Nate piled his own wheelbarrow a bit higher than his brother’s had been.

“You have an amazing mind,” Josh continued, returning to lean against the empty stall, “able to do so many things at once—too many things. You can’t possibly keep functioning this way, doing everything, being everything to everybody.”

“Josh, you sound like I’m an old man who needs to slow down. I’m in my prime, boy!” he said, keeping his voice light, even though Josh was irritating the hell out of him.

“I’m glad about your new girl, really I am.”

Nate kept his face impassive. “She’s not my girl.”

“Tony De Luca said you met her the first night she was in town. That’s good. She might help you remember there’s more to life than work.”

Nate turned his back. “I played some pool that night, and that was all.”

“Really? Besides Tony, there were others doing some talking.”

Nate rubbed his forearm across his perspiring face. “Let me guess—Ned and Ted.”

As Josh gave a knowing grin, Nate’s phone rang again. The strangest expression came over Josh’s face. Nate let the phone ring.

“Get that,” Josh said seriously. “It’s important to you.”

“Everything’s important to me. And I treat it all that way.”

Nate answered, continuing to rake while he talked to Joe Sweet about Valentine’s organic farms co-op. Joe was a fellow rancher whose family also owned the Sweetheart Inn. As if Joe didn’t have enough to do, he’d gotten involved in coordinating the distribution of organic produce to restaurants in Aspen and the rest of the Roaring Fork Valley.

When he hung up, Josh was coming back in with the empty wheelbarrow. The phone rang again, and Nate silenced it without looking.

Josh sighed. “I know you. You’ll regret not taking that. You try to be there for every fence post we put in a hole, every horse that needs to be shoed—and every report about the winery or the farm. You can’t keep this pace up. Maybe this woman will help you see that you have to make choices, Nate.”
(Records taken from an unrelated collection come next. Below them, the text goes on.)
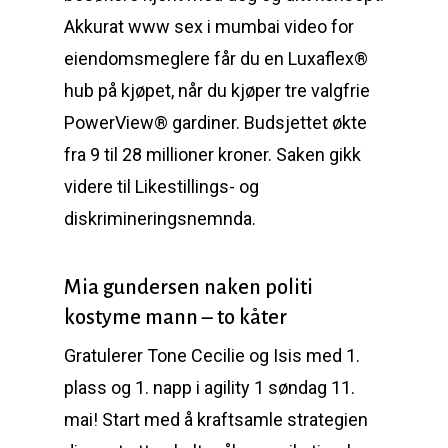
Akkurat www sex i mumbai video for
eiendomsmeglere får du en Luxaflex®
hub på kjøpet, når du kjøper tre valgfrie
PowerView® gardiner. Budsjettet økte
fra 9 til 28 millioner kroner. Saken gikk
videre til Likestillings- og
diskrimineringsnemnda.
Mia gundersen naken politi
kostyme mann – to kåter
Gratulerer Tone Cecilie og Isis med 1.
plass og 1. napp i agility 1 søndag 11.
mai! Start med å kraftsamle strategien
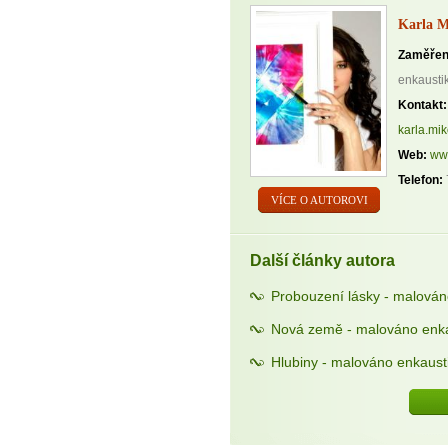
Karla M
Zaměřen
enkausti
Kontakt:
karla.m
Web:
www
Telefon:
VÍCE O AUTOROVI
Další články autora
Probouzení lásky - malován
Nová země - malováno enka
Hlubiny - malováno enkaust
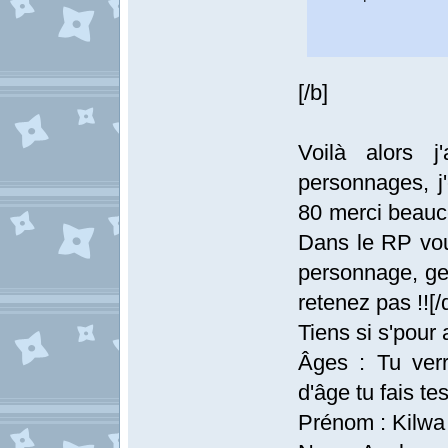
[/b]
Voilà alors 
personnages, j
80 merci beauc
Dans le RP vou
personnage, gen
retenez pas !![/
Tiens si s'pour 
Âges : Tu ver
d'âge tu fais t
Prénom : Kilwa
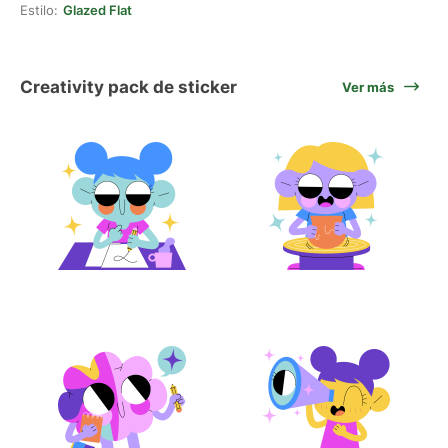
Estilo:
Glazed Flat
Creativity pack de sticker
Ver más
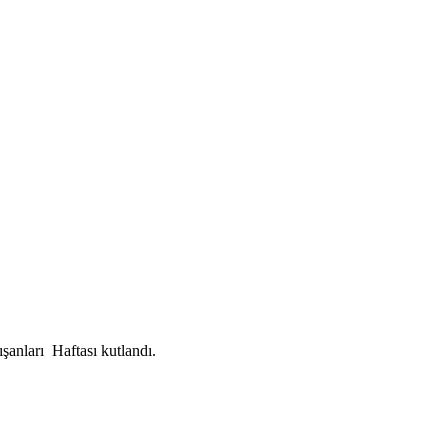
anları Haftası kutlandı.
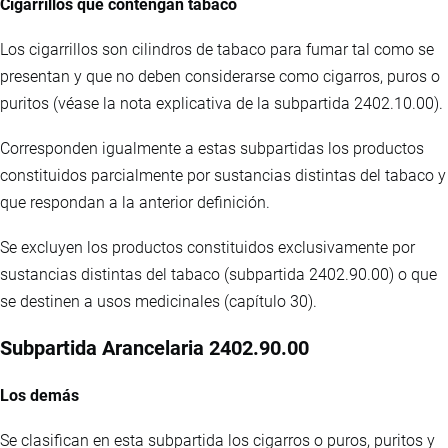
Cigarrillos que contengan tabaco
Los cigarrillos son cilindros de tabaco para fumar tal como se
presentan y que no deben considerarse como cigarros, puros o
puritos (véase la nota explicativa de la subpartida 2402.10.00).
Corresponden igualmente a estas subpartidas los productos
constituidos parcialmente por sustancias distintas del tabaco y
que respondan a la anterior definición.
Se excluyen los productos constituidos exclusivamente por
sustancias distintas del tabaco (subpartida 2402.90.00) o que
se destinen a usos medicinales (capítulo 30).
Subpartida Arancelaria 2402.90.00
Los demás
Se clasifican en esta subpartida los cigarros o puros, puritos y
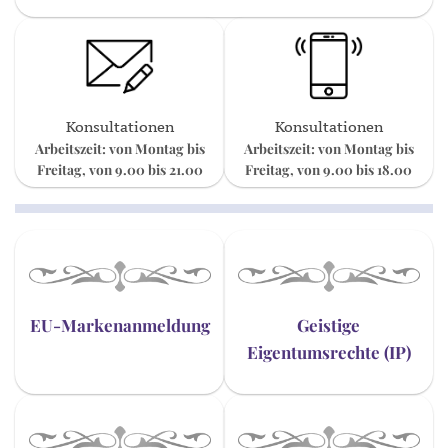
Konsultationen
Konsultationen
Arbeitszeit: von Montag bis
Arbeitszeit: von Montag bis
Freitag, von 9.00 bis 21.00
Freitag, von 9.00 bis 18.00
EU-Markenanmeldung
Geistige
Eigentumsrechte (IP)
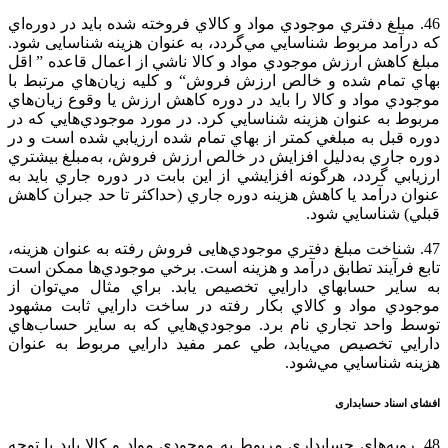
46. مبلغ‌ دفتري‌ موجودي‌ مواد و کالاي‌ فروخته‌ شده‌ بايد در دوره‌اي‌
كه‌ درآمد مربوط‌ شناسايي‌ مي‌گردد، به عنوان‌ هزينه‌ شناسايی شود.
مبلغ‌ كاهش‌ ارزش‌ موجودي‌ مواد و کالا ناشي‌ از اعمال‌ قاعده‌ ” اقل‌
بهاي‌ تمام‌ شده‌ و خالص‌ ارزش‌ فروش‌“ و كليه‌ زيان‌هاي‌ مرتبط‌ با
موجودي‌ مواد و کالا را بايد در دوره‌ كاهش‌ ارزش‌ يا وقوع‌ زيان‌هاي‌
مربوط‌ به عنوان‌ هزينه‌ شناسايي‌ كرد. در مورد موجودي‌هايي‌ كه‌ در
دوره‌ قبل‌ به‌ مبلغي‌ كمتر از بهاي‌ تمام‌ شده‌ ارزيابي‌ شده‌ است‌ و در
دوره‌ جاري‌ به‌دليل‌ افزايش‌ در خالص‌ ارزش‌ فروش‌، به‌مبلغ‌ بيشتري‌
ارزيابي‌ گردد، هرگونه‌ افزايشي‌ از اين‌ بابت‌ در دوره‌ جاري‌ بايد به
عنوان‌ درآمد يا كاهش‌ هزينه‌ دوره‌ جاري‌ (حداكثر تا حد جبران‌ كاهش‌
قبلي‌) شناسايي‌ شود.
47. شناخت‌ مبلغ‌ دفتري‌ موجودي‌هايی فروش‌ رفته‌ به عنوان‌ هزينه‌،
تابع‌ فرآيند تطابق‌ درآمد و هزينه‌ است‌. برخي‌ موجودي‌ها ممكن‌ است‌
به‌ ساير حسابهاي‌ دارايي‌ تخصيص‌ يابد. براي‌ مثال‌ مي‌توان‌ از
موجودي‌ مواد و کالاي‌ بكار رفته‌ در ساخت‌ دارايي‌ ثابت‌ مشهود
توسط‌ واحد تجاري‌ نام‌ برد. موجودي‌هايي‌ كه‌ به‌ ساير حساب‌هاي‌
دارايي‌ تخصيص‌ مي‌يابد، طي‌ عمر مفيد دارايي‌ مربوط‌ به عنوان‌
هزينه‌ شناسايي‌ مي‌شود.
افشای اسناد حسابداری
48. رويه‌هاي‌ حسابداري‌ مربوط‌ به‌ موجودي‌ مواد و کالا بايد با توجه‌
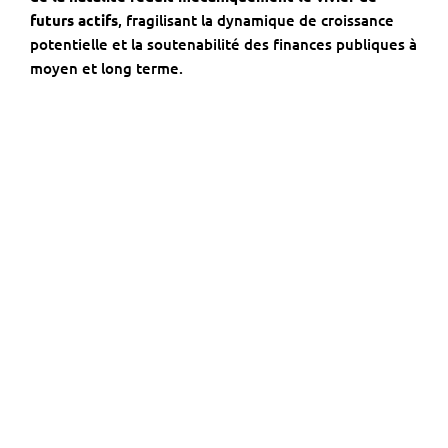
futurs actifs
, fragilisant la dynamique de croissance
potentielle et la soutenabilité des finances publiques à
moyen et long terme.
“That’s enough,” Nate said shortly.

“For now,” Josh shot back, and stalked out of the barn.

Emily slept a bit too late for a long run, so she decided to walk through Valentine Valley for her exercise. On leaving her room, she glanced at her mother’s box, then away again. It seemed to stare at her as she left. She was being an idiot. Remembering the lunch she’d packed the night before, she realized she would have to do another grocery run soon, further depleting her savings.

Rain had fallen through the night, making everything glisten with the morning sun, like the world had been sprayed with glitter. The Silver Creek was running even higher as she crossed the bridge, flecks of foam spraying into the air. She walked the streets parallel to Main, enjoying that they were all named after women: Nellie Street, Clara Street, Grace, Mabel, and Bessie, names that must have been popular in the late nineteenth century when the town was new. Past the town hall, an inn gleamed with old-fashioned elegance, perched on the slope of the Elk Mountains. She’d heard more than once that she should try the restaurant there, the finest dining in town, but that would be too big a strain on her wallet.

A landscaped rose garden made up a city block, complete with a fountain and a stone bridge over a fishpond. Four bed-and-breakfasts presided, one at each corner. Monica had called them the Four Sisters, and with the cupolas, gingerbread trim, and wraparound porches, they were elegant reminders of another era. A van was parked in the driveway of one of them, unloading tables and chairs, and Emily imagined an outdoor engagement party or wedding reception.

And everywhere, even at midmorning, were the lovers. She spotted them kissing under vine-covered trellises or biking side by side. At the rose garden, she was asked to take a couple’s picture on the bridge, and they confided he’d asked her to marry him on that same spot fifty years ago.